Data records ->
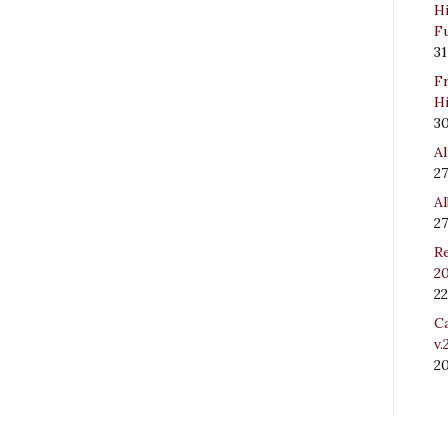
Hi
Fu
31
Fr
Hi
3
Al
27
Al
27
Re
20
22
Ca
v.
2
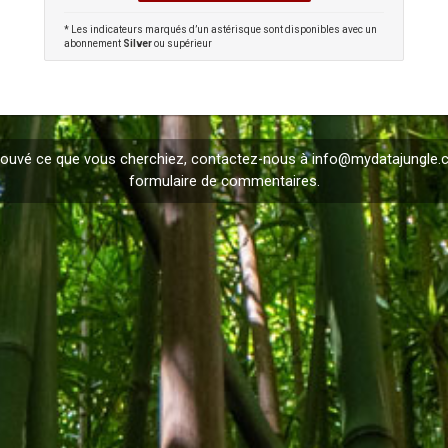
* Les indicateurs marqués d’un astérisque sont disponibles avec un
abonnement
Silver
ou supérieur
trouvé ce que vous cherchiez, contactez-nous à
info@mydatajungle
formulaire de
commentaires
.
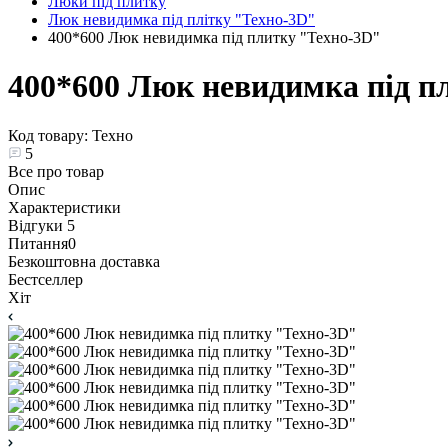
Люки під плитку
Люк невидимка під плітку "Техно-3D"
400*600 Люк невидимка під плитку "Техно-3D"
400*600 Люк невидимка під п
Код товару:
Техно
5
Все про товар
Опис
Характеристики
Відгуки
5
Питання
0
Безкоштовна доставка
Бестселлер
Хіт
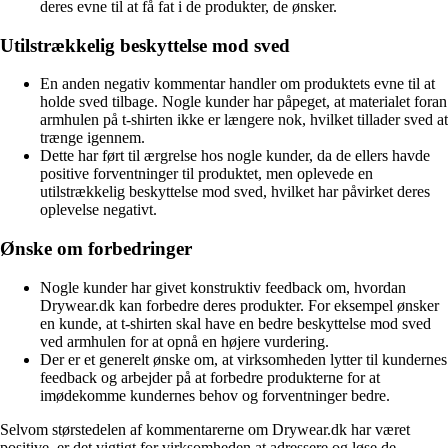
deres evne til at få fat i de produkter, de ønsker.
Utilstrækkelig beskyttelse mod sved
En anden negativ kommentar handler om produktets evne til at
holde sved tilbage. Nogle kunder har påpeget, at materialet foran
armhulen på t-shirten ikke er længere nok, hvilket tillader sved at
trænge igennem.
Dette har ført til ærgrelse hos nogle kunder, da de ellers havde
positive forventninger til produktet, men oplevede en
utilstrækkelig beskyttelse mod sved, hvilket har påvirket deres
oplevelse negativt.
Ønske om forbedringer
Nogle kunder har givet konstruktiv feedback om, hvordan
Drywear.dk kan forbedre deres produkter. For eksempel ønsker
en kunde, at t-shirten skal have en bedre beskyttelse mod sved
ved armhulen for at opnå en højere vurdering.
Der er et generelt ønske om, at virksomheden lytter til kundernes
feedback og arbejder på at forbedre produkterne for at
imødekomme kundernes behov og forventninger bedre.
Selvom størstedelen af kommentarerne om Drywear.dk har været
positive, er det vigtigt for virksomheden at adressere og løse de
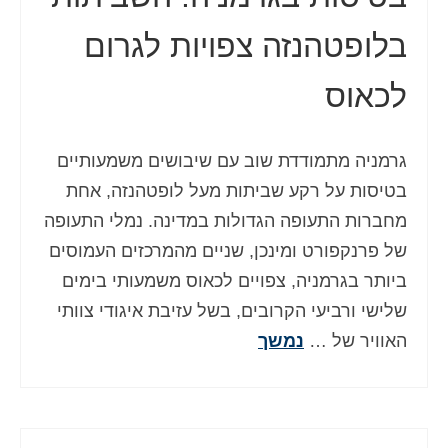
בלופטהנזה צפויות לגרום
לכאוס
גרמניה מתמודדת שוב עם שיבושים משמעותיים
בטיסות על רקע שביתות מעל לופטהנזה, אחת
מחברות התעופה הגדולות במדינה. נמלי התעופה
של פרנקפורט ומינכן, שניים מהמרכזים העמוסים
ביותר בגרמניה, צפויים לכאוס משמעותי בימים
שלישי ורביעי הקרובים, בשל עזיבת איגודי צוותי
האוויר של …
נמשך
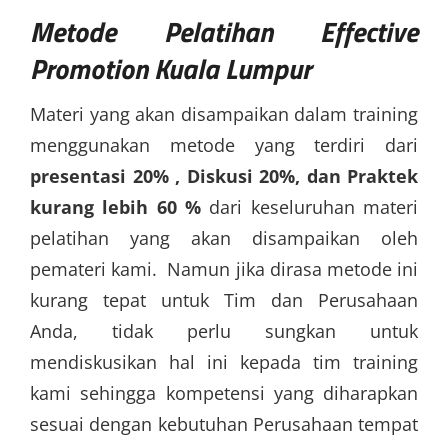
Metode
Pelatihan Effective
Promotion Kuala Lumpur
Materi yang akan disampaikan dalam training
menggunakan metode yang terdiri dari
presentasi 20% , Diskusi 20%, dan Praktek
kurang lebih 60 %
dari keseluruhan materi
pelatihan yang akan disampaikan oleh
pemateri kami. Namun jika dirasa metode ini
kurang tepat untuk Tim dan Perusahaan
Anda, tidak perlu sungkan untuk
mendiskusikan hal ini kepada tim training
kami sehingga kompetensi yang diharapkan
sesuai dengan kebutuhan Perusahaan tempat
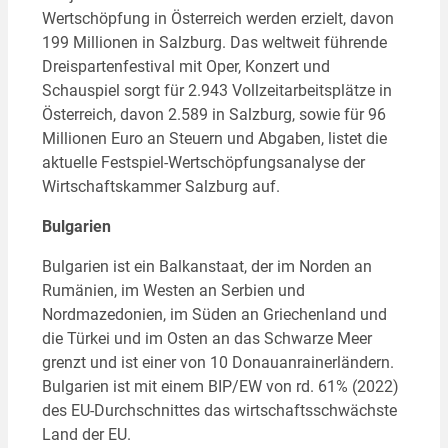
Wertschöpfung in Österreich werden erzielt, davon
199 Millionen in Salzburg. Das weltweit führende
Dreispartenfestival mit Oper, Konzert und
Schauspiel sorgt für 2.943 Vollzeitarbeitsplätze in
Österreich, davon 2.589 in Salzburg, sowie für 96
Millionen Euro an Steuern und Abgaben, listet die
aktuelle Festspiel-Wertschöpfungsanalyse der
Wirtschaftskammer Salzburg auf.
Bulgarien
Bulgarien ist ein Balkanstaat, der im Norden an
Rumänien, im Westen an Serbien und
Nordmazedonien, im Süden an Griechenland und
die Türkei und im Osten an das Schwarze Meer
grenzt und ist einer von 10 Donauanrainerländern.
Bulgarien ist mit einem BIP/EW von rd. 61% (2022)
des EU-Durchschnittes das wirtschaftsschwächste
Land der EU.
...
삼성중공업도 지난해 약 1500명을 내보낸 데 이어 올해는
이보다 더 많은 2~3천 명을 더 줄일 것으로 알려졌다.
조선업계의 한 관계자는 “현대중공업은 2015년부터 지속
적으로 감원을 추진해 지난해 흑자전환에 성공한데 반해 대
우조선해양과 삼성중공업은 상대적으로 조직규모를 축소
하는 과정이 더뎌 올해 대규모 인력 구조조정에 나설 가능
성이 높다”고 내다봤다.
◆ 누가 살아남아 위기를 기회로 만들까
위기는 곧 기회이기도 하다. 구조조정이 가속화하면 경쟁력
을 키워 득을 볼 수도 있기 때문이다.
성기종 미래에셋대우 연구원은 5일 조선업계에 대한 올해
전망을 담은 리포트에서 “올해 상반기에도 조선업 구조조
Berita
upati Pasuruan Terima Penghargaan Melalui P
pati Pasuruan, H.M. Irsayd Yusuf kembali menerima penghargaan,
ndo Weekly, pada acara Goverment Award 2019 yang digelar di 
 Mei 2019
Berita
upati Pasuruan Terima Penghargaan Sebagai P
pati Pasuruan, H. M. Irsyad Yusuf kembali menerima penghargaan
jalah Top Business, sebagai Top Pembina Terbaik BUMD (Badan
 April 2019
* * *
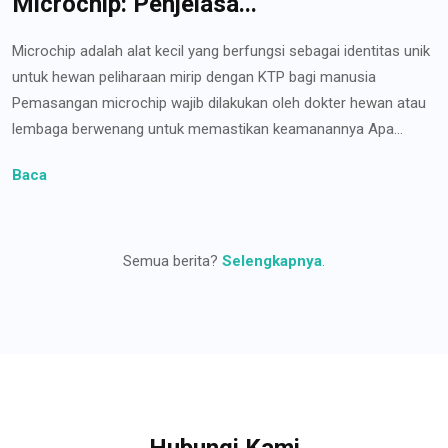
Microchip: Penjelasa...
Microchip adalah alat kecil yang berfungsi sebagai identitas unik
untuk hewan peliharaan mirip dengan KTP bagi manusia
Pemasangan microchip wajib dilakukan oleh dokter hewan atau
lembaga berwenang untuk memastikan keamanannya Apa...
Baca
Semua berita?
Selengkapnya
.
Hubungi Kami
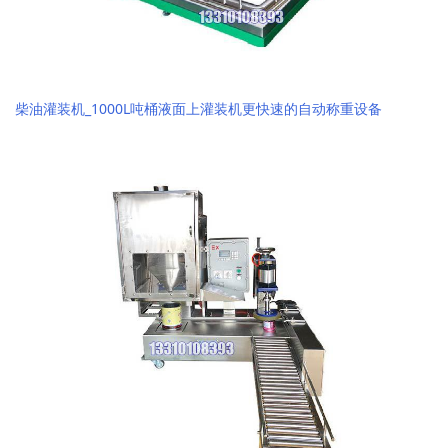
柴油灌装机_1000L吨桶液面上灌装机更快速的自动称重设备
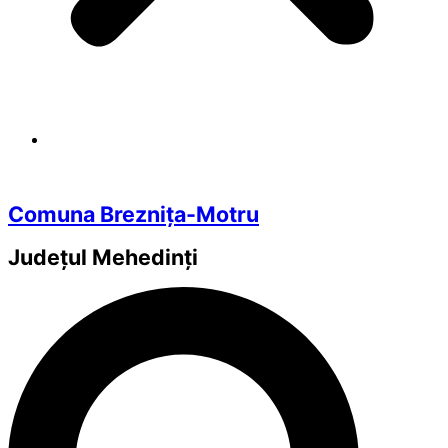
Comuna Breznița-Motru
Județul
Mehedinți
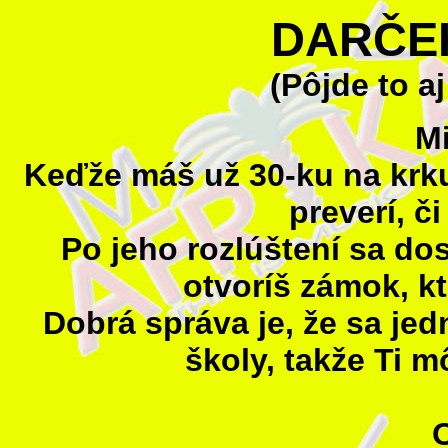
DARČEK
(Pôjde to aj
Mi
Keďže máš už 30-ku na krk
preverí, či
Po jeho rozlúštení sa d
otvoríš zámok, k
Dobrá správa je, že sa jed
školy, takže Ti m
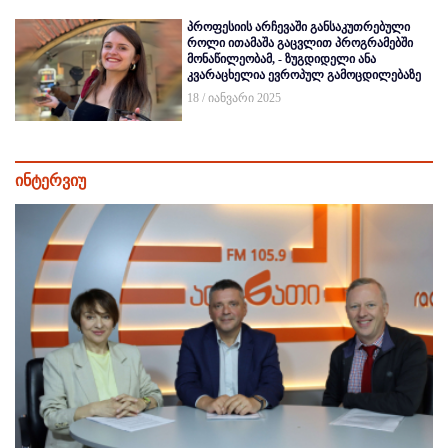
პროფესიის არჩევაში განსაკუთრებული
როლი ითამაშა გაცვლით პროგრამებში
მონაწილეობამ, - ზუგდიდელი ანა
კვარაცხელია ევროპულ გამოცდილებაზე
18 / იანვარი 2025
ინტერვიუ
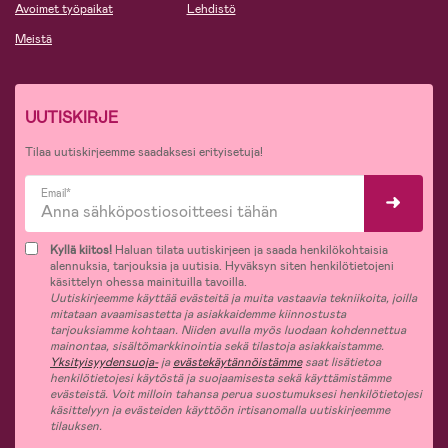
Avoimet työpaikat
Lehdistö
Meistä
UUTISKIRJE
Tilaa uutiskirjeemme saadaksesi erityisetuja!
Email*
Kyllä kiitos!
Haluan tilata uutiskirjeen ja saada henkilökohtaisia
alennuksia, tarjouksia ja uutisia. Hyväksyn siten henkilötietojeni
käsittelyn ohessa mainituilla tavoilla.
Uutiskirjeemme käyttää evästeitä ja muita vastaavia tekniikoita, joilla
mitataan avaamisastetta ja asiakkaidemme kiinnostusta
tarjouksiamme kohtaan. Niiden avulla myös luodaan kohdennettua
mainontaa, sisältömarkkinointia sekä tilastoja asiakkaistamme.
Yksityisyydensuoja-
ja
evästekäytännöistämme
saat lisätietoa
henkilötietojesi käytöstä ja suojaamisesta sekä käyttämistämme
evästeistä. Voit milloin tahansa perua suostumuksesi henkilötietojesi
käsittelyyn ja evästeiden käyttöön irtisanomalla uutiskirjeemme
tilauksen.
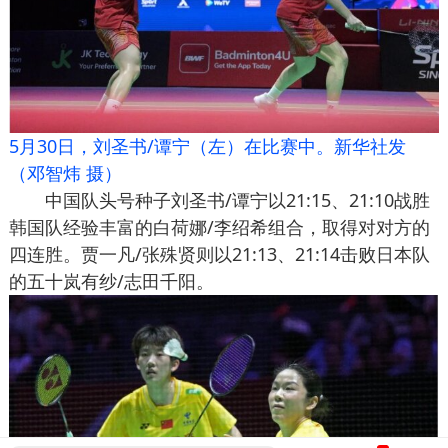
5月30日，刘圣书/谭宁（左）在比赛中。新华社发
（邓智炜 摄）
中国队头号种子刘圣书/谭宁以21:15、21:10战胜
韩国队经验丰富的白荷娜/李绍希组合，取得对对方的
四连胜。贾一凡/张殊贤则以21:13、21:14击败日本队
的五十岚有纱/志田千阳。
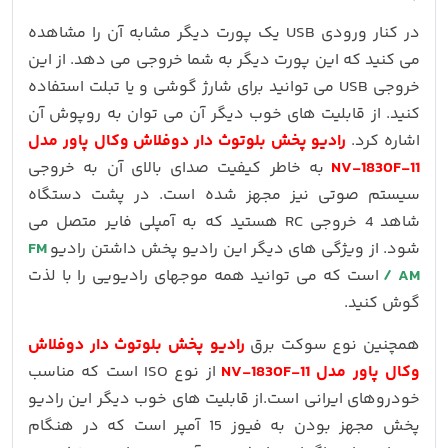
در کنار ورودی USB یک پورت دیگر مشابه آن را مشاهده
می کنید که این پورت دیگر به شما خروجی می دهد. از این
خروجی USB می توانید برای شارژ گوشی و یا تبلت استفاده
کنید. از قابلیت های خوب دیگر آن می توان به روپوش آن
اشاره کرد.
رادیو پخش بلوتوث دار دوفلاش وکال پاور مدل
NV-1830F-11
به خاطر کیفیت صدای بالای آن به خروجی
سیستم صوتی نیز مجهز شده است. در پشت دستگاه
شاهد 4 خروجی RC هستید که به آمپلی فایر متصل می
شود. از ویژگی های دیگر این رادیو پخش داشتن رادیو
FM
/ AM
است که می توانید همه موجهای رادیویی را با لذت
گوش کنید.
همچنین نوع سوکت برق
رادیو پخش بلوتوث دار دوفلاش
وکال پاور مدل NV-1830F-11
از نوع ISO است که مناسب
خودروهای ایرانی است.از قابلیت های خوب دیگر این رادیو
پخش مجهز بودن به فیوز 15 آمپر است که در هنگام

Activity ->
Look back at the entries above and repeat, unchanged, every line from the line holding "aktuelle Festspiel-Wertschöpfungsanalyse der" through the line holding "Land der EU.".

Expected answer ->
aktuelle Festspiel-Wertschöpfungsanalyse der
Wirtschaftskammer Salzburg auf.
Bulgarien
Bulgarien ist ein Balkanstaat, der im Norden an
Rumänien, im Westen an Serbien und
Nordmazedonien, im Süden an Griechenland und
die Türkei und im Osten an das Schwarze Meer
grenzt und ist einer von 10 Donauanrainerländern.
Bulgarien ist mit einem BIP/EW von rd. 61% (2022)
des EU-Durchschnittes das wirtschaftsschwächste
Land der EU.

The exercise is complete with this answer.